Kids look forward to a summer break from school, but for divorced parents it can be a time of stress and conflict. Below are some tips to help reduce the anxiety give kids the care-free and fun-filled summer they deserve.
Put the children’s needs first
Putting the children’s needs first, allows the kids to have a say in the summer planning process. For example, the parent can propose three activities and allow the children to choose which activity they’d like to do first. By delegating some control to the children, this lets them feel valued in the decision-making process. For divorced parents with multiple children, it is best to coordinate the activities in advance. Some plans may be suitable for all kids to do together, while other activities may be better spent during one-on-one time.

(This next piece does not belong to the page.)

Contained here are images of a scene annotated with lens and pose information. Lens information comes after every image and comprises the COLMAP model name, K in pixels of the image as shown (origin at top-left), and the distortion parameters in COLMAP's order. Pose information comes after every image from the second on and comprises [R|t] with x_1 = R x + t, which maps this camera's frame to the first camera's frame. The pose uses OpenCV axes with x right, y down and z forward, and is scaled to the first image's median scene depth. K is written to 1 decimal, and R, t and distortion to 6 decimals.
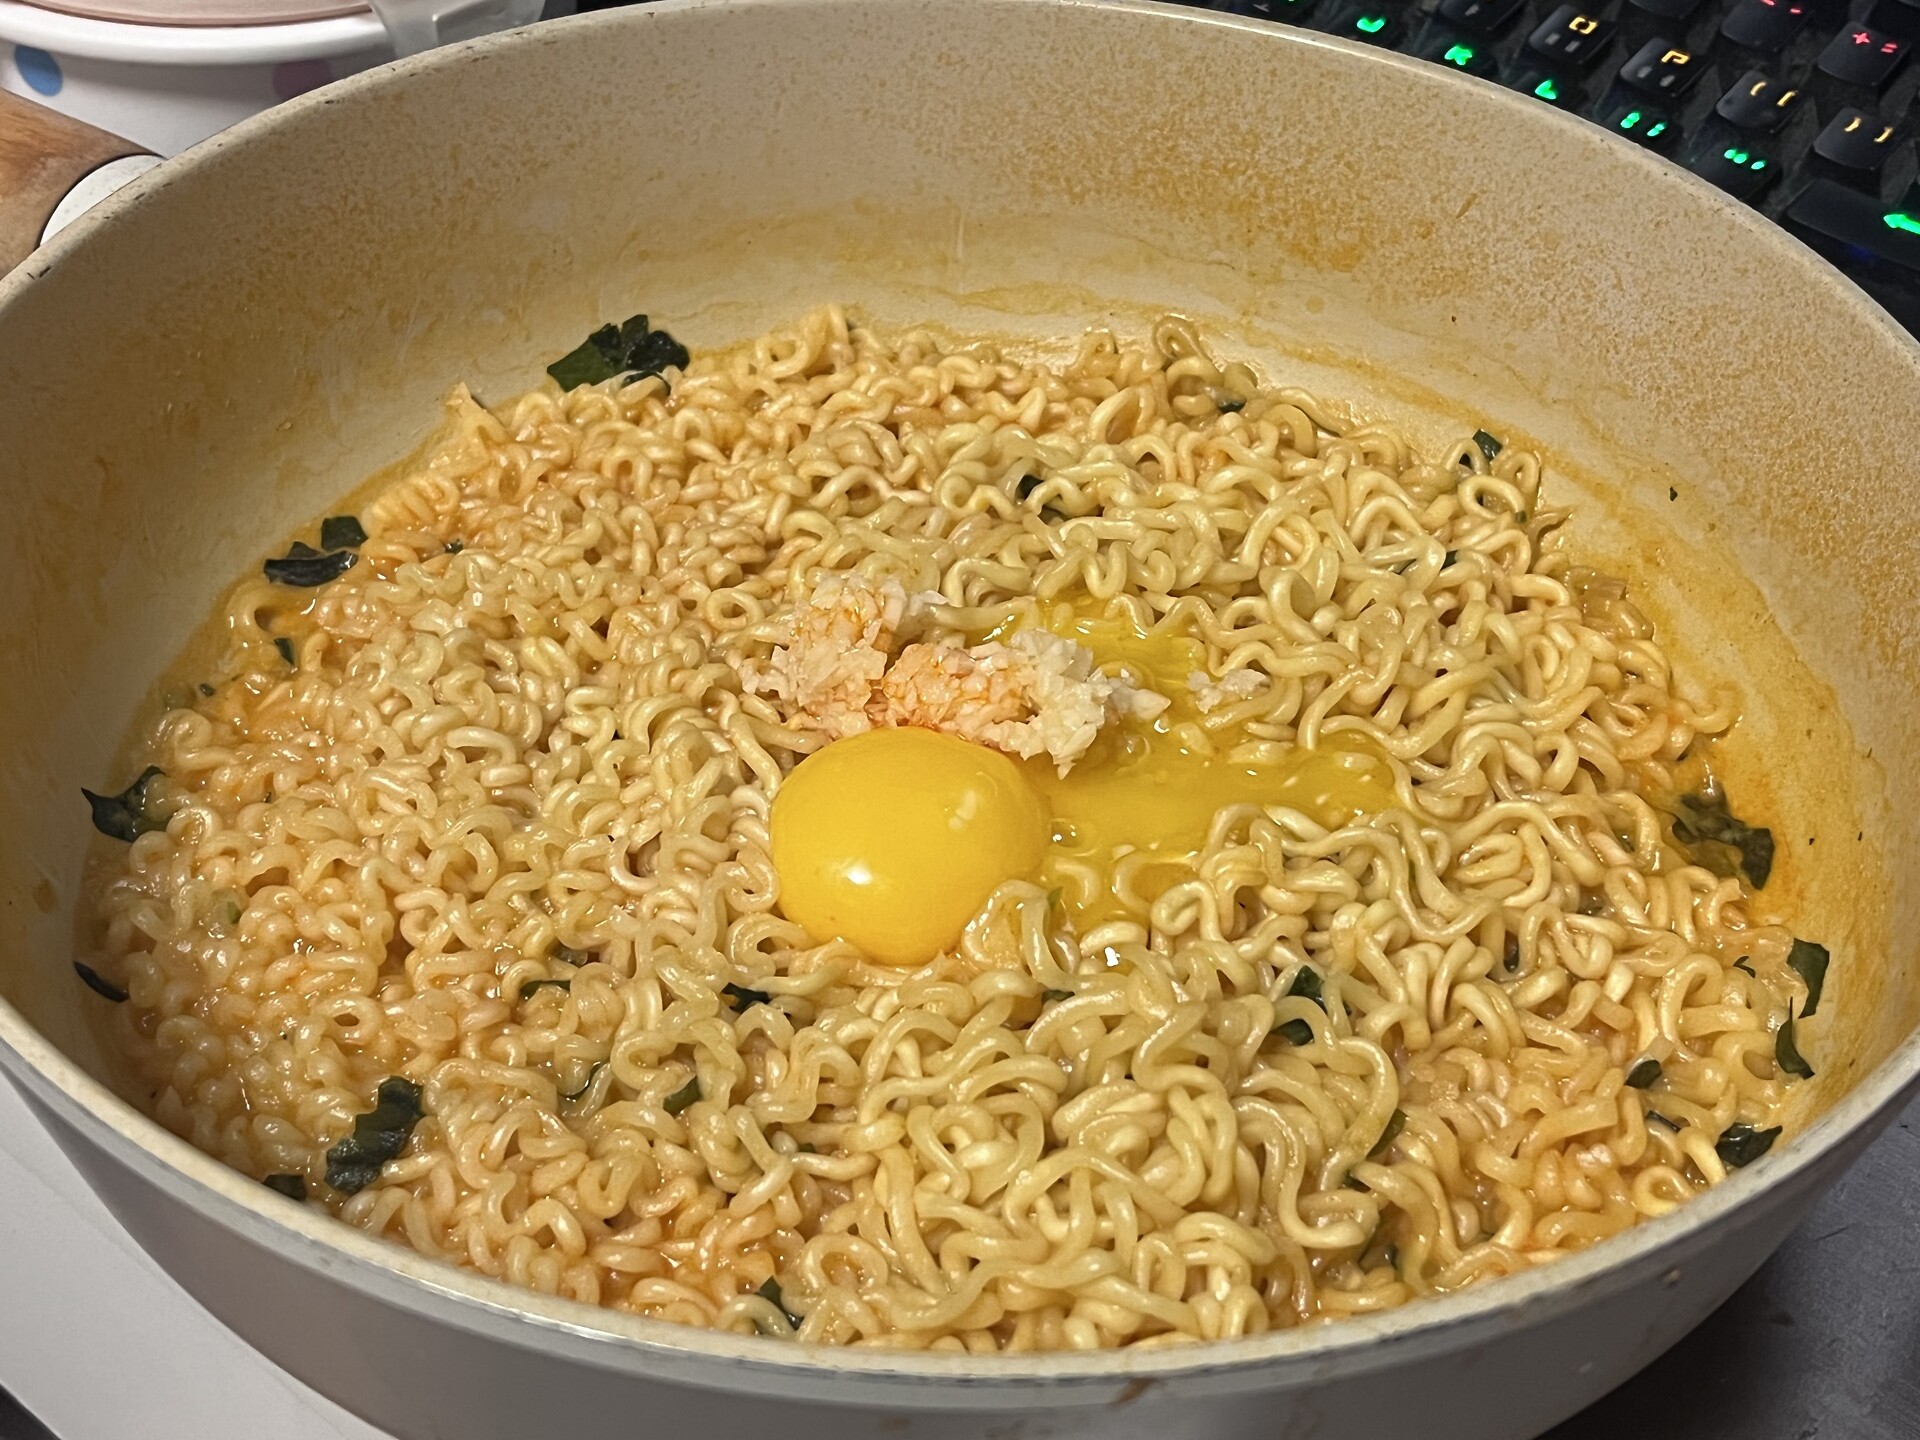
lens RADIAL K [[2611.2, 0, 960.0], [0, 2611.2, 720.0], [0, 0, 1]] dist [0.021581, 0.089075]
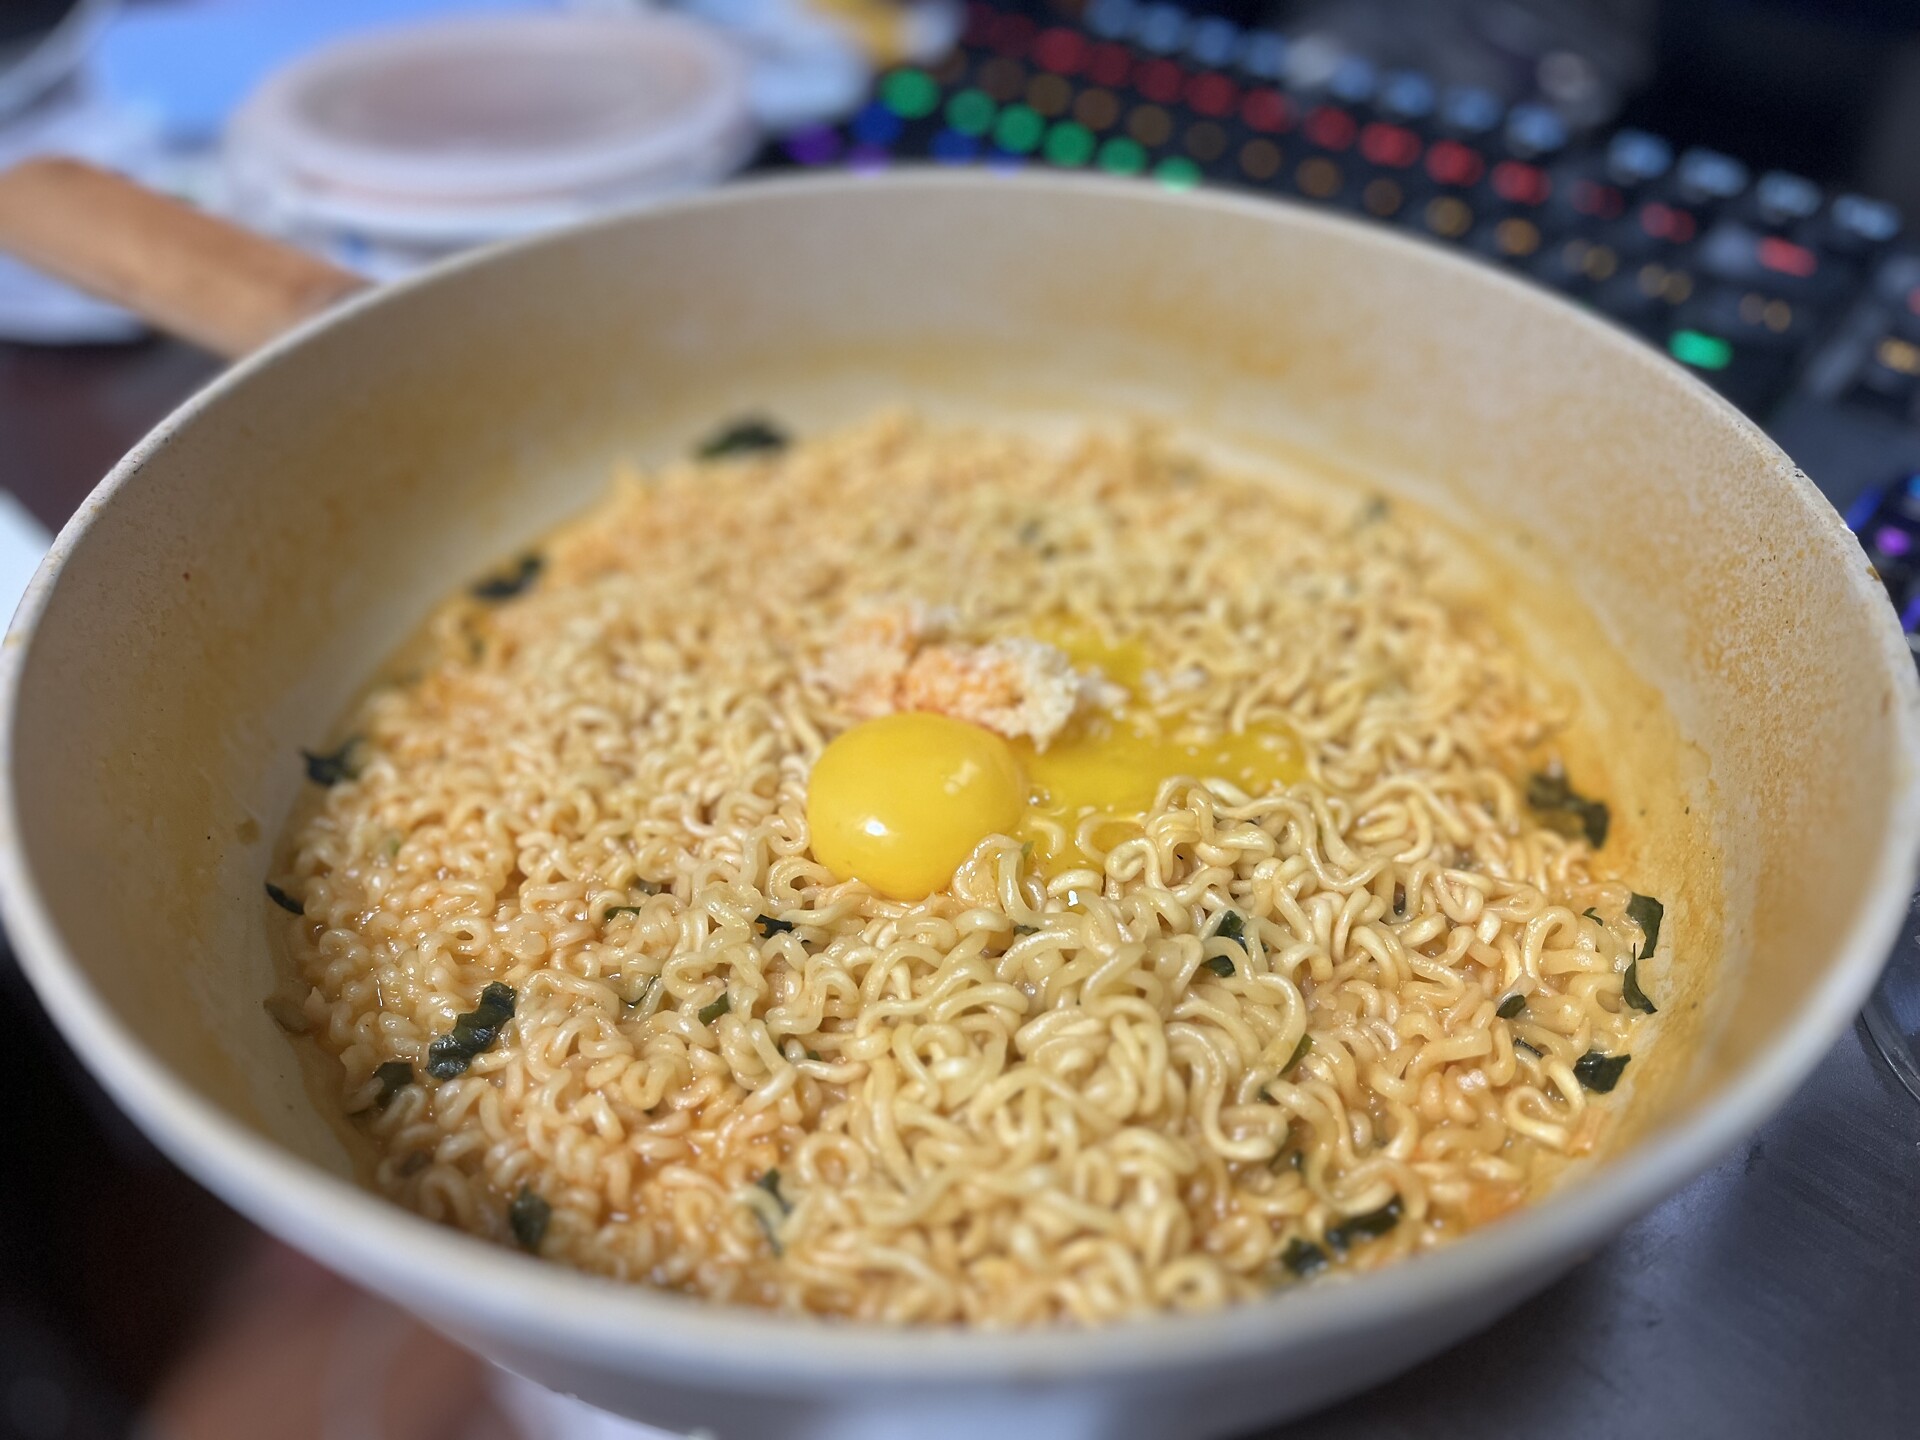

It is important to ensure all children receive an equal amount of time from both parents, so no one feels hurt or left out.
Bring the kids along
If the children are not enrolled at a summer camp or summer school, which can take up a majority of the day, get together with some friends whose kids are free over the summer. Creating plans can be as simple as having a picnic on the beach or a taking a trip to the local water park. This gives the kids an opportunity to have a playdate with their friends while simultaneously providing the parents with an opportunity to catch up with other adults. It is not necessary to plan extravagant excursions to please the kids either; summer plans can be as easy as having a friend at the house, going out for ice cream, or spending an afternoon at the park.
Every minute does not need to be planned
While it may be nice to have the kids partake in activities all summer long, it is not necessary to plan a busy schedule every single day. Children need to have some down time to relax, and so do parents – especially those who are divorced. Running around all day can be exhausting. Some low-key summer activities include watching a movie at the house, creating a DIY art project, or having a water balloon fight in the back yard. Spending time with children while they’re young can help create a stronger bond. When all is said and done, kids love to have their parents’ undivided attention… a day spent at home can do just that.
Communication is key
Good communication is the key to great co-parenting. It is critical for divorced parents to communicate effectively with their ex, especially during the summer months when the kids’ schedules free up. Making plans for the kids requires coordination on both ends; being on the same page is a must while making plans. One big no-no to avoid is double-booking an activity. Doing so can create an uncomfortable position for the child, as well as the people with whom the plans were made. Create a schedule and stick to it. If a last-minute situation arises, communication amongst the adults is the best solution. Do not relay messages through the kids or put the children in the middle. Consider keeping each family member in the loop by creating a family group chat or e-mail group to make sure everyone is aware of the plans. By doing this, it can also help eliminate the number of surprises and double-bookings in the kids’ calendars.
Navigating family holidays
Holidays can be a touchy subject for families that have gone through divorce. It is not always easy to determine which holiday should be spent with which parent. When possible, try to create a civil relationship which can allow for more meaningful events to be spent together as a family such as attending a 4th of July parade or a Labor Day barbeque as a family. These outings will be remembered and cherished for both children and adults. It’s important for the parents to put aside their differences and have the child’s best interest at heart.
Share the expenses
Keeping track of which parent pays for what can be difficult to record. One method to help monitor the expenses is to create a shared excel spread sheet and record how much each parent has contributed toward summer activities. Often times, it may not be realistic to split the expenses 50/50 for each transaction. An example might be having one parent pay for a summer trip and the other pay for associating costs (such as clothing, food, toiletries, equipment, etc.) for the trip. Talking to each other about finances after divorce can be difficult, but it is necessary to do so in order to avoid resentment in the future.
Avoid bad mouthing at all costs
Creating boundaries of what can be discussed in front of the kids can help protect them from being tainted by a broken relationship. While adults make the decision to divorce from one another, it is important to keep in mind that the children were not a part of that decision. Bad-mouthing an ex in front of the children can put them in an awkward position; doing so may subconsciously force the them to take sides in an argument. An example of this would be if one parent pays for summer camp and expresses their frustration to the kids. Being caught in the middle is no place for a child.
Take time for yourself
Everyone deserves some time for themselves. On the days the kids are occupied with summer activities, make plans to treat yourself. Whether that may be going out with some friends, getting a massage or heading to the gym, it’s important to take some time to care for yourself. Of course, as a parent, the children will always come first. However, that does not mean that one’s personal health should be sacrificed.
Create ever lasting memories
Summer break is one of the best times of the year for kids. This is the time when families create some of the happiest and most long-lasting memories. Keeping in mind that the children must always come first, a solution can always be found in any circumstance. It is my hope that the tips mentioned above will help divorced parents navigate the summer months ahead.